October 28, 2008


There’s been a lot of hype in the press recently about Peter Mandelson’s and George Osborne’s sojourn on a Russian billionaire’s yacht in Corfu. And how politicians are too easily bowled over by a freebie holiday.

As a result, we have the sleazy spectacle of a Labour Business Secretary and a Tory Shadow Chancellor exchanging insults about who behaved more shabbily on Oleg Deripaska's yacht. As for George Osborne, all he's accused of is trying to find a legal way for Deripaska to donate £50,000 to the Tory party. An amount he'd probably have found down the back of one of the yacht's sofas and which wouldn't have paid for a spin nurse, let alone a spin doctor.

And as for Peter Mandelson, questions are still being asked. The Sunday Times alone has been doggedly gnawing at the bone on its front page for the past three weeks...

Indeed, it’s all too easy to dismiss such behaviour as outright grubby and sordid. Yet should you find yourself in an environment of extreme wealth and utter luxury - an environment to which you are not wholly accustomed - it would take some superhuman willpower not to be wowed. Not to mention seduced.

I mention this since I had the great good fortune to experience this way of life at first hand, albeit for a short period. Or should I say misfortune since, like the old cliché, it’s only when you see for yourself how the super rich live that you start to understand that, yes, they are different

My own brush with the super rich (and quite famous) took place in the heady days of the early nineties when Sloanes and Thatcherite excess went hand in hand. My partner (P) was working as CFO (Chief Financial Officer) for an extremely successful entrepreneur (E) who had set up a large number of companies. Together with the Chairman, P and E formed what came to be known as the Triumvirate running this mini empire stretching across several continents.
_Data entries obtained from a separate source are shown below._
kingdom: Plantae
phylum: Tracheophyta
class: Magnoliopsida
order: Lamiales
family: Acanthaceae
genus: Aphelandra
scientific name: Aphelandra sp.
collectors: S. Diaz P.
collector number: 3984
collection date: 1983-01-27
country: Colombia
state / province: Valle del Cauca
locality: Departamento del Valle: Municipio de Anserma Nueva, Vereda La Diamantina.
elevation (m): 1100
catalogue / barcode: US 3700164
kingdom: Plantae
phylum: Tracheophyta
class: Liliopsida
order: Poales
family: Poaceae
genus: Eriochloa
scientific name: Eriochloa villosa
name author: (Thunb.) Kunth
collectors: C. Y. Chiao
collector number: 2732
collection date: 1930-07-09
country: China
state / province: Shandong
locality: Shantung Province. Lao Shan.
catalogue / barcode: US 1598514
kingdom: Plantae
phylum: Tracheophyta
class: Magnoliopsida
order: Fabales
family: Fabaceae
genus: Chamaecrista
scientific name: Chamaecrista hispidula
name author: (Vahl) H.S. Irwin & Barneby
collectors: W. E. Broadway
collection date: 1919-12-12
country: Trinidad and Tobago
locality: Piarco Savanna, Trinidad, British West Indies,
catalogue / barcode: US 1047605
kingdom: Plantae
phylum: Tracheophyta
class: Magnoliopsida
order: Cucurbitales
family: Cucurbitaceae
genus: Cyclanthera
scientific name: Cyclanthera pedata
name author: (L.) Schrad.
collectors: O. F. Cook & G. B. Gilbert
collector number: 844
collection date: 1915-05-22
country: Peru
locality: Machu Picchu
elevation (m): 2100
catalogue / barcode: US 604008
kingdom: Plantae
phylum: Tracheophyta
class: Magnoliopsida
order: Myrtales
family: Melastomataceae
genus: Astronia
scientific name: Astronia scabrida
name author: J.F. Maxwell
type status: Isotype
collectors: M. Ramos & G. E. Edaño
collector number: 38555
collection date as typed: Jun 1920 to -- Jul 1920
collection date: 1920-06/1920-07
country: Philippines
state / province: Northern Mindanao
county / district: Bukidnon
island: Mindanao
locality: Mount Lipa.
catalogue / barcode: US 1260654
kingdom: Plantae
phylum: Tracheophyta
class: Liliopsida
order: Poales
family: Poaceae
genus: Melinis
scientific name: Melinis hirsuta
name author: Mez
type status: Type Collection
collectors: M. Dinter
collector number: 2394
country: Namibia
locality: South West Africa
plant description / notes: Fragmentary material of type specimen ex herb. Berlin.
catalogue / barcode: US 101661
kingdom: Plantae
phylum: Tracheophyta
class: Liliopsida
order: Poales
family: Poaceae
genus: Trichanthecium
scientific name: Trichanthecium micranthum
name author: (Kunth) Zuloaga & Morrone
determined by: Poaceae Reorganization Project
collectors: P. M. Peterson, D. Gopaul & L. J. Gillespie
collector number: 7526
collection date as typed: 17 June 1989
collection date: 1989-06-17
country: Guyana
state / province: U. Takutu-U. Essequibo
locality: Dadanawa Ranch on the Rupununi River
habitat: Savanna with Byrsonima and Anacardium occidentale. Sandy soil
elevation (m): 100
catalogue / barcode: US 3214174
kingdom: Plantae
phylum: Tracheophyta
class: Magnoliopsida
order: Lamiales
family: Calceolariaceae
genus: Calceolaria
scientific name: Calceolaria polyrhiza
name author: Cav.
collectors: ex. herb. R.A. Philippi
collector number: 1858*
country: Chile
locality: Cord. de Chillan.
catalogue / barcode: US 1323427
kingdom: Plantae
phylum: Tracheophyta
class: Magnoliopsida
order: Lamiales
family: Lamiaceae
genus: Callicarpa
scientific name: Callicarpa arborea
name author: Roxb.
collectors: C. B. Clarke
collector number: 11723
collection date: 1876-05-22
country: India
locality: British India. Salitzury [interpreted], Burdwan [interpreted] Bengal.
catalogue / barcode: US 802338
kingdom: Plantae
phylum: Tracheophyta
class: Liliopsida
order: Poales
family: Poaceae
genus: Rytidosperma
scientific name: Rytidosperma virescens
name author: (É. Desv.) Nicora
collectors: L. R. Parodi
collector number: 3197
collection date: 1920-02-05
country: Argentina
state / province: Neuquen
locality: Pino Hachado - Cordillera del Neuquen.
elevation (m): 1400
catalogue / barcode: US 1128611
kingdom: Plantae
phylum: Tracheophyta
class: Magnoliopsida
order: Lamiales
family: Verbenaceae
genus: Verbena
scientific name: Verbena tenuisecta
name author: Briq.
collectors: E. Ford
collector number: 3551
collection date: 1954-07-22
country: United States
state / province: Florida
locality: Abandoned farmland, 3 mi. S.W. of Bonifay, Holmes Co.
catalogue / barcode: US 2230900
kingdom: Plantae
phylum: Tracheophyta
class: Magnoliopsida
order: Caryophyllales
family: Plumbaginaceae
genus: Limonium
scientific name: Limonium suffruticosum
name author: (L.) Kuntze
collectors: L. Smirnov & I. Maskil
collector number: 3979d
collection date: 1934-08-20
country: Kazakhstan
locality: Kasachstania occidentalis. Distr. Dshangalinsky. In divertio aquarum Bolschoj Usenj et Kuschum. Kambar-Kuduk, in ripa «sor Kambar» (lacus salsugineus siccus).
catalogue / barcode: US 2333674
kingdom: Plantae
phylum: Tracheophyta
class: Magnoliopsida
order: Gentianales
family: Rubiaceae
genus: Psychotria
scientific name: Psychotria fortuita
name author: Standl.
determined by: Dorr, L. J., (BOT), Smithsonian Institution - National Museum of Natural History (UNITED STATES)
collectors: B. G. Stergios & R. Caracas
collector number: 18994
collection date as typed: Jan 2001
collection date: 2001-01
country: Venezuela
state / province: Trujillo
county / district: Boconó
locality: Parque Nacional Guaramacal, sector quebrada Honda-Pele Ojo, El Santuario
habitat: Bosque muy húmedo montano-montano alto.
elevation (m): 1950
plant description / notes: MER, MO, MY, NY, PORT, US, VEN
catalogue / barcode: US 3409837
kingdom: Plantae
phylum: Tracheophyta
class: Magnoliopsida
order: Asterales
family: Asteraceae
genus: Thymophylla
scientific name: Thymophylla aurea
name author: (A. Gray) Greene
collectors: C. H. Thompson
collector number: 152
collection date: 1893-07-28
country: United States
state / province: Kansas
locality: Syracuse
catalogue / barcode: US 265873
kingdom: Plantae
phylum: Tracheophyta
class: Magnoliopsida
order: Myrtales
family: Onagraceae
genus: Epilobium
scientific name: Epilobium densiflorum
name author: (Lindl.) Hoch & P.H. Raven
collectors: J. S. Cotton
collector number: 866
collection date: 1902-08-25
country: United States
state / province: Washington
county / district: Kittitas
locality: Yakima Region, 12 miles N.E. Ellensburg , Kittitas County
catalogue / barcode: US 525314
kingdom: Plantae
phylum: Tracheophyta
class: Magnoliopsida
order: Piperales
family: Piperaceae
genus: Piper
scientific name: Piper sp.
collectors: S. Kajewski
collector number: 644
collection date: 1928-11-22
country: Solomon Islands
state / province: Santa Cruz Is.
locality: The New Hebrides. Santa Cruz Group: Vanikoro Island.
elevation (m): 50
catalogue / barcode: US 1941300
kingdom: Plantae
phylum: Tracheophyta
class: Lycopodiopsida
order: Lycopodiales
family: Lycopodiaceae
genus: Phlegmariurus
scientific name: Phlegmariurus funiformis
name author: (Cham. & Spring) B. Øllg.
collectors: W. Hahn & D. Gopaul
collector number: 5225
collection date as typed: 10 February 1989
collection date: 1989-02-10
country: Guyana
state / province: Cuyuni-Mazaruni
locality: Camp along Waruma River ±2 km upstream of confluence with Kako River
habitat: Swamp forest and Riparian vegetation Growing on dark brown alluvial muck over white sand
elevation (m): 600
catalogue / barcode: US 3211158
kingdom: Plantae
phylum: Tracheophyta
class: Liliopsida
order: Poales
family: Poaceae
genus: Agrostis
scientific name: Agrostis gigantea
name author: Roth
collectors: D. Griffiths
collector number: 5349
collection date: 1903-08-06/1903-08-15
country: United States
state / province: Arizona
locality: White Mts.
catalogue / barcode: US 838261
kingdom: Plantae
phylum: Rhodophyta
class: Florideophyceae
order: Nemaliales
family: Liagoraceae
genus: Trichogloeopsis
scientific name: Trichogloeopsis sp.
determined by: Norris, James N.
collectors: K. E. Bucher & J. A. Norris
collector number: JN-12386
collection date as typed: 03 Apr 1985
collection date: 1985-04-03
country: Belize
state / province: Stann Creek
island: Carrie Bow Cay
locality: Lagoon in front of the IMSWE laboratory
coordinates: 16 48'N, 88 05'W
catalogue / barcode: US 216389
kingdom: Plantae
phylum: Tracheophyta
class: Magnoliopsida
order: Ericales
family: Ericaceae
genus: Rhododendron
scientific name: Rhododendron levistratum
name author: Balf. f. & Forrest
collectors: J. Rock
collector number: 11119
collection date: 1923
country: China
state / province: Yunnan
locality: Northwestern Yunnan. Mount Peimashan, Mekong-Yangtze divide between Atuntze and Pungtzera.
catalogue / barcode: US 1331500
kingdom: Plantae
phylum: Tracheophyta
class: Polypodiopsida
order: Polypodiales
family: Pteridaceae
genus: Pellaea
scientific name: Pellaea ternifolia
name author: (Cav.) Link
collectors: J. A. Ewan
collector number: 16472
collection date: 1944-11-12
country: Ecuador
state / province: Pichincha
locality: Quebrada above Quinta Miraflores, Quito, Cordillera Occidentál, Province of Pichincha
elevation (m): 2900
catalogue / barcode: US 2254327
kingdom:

As was usual in that pre-credit crunch era - when mergers, acquisitions and MBOs (Management Buy Outs) were commonplace - P worked all God’s hours and then some (as colleagues in the U.S. put it) to ensure the company’s continuing profitability. (A source of tension then as now, it has to be said). Nevertheless he was well remunerated and we also found ourselves in private marquees at all the events of the ‘season’ - Chelsea, Henley, Wimbledon, Ascot - plus seats at Glyndebourne, Covent Garden etc.

Moreover, since P and E also became close friends in the course of all the frantic, highly charged late-night business activity, E also insisted on showing his gratitude in other ways. Namely the loan of his superb ocean-going yacht (pictured above) that has featured in a number of films including the Bond movie, The Living Daylights.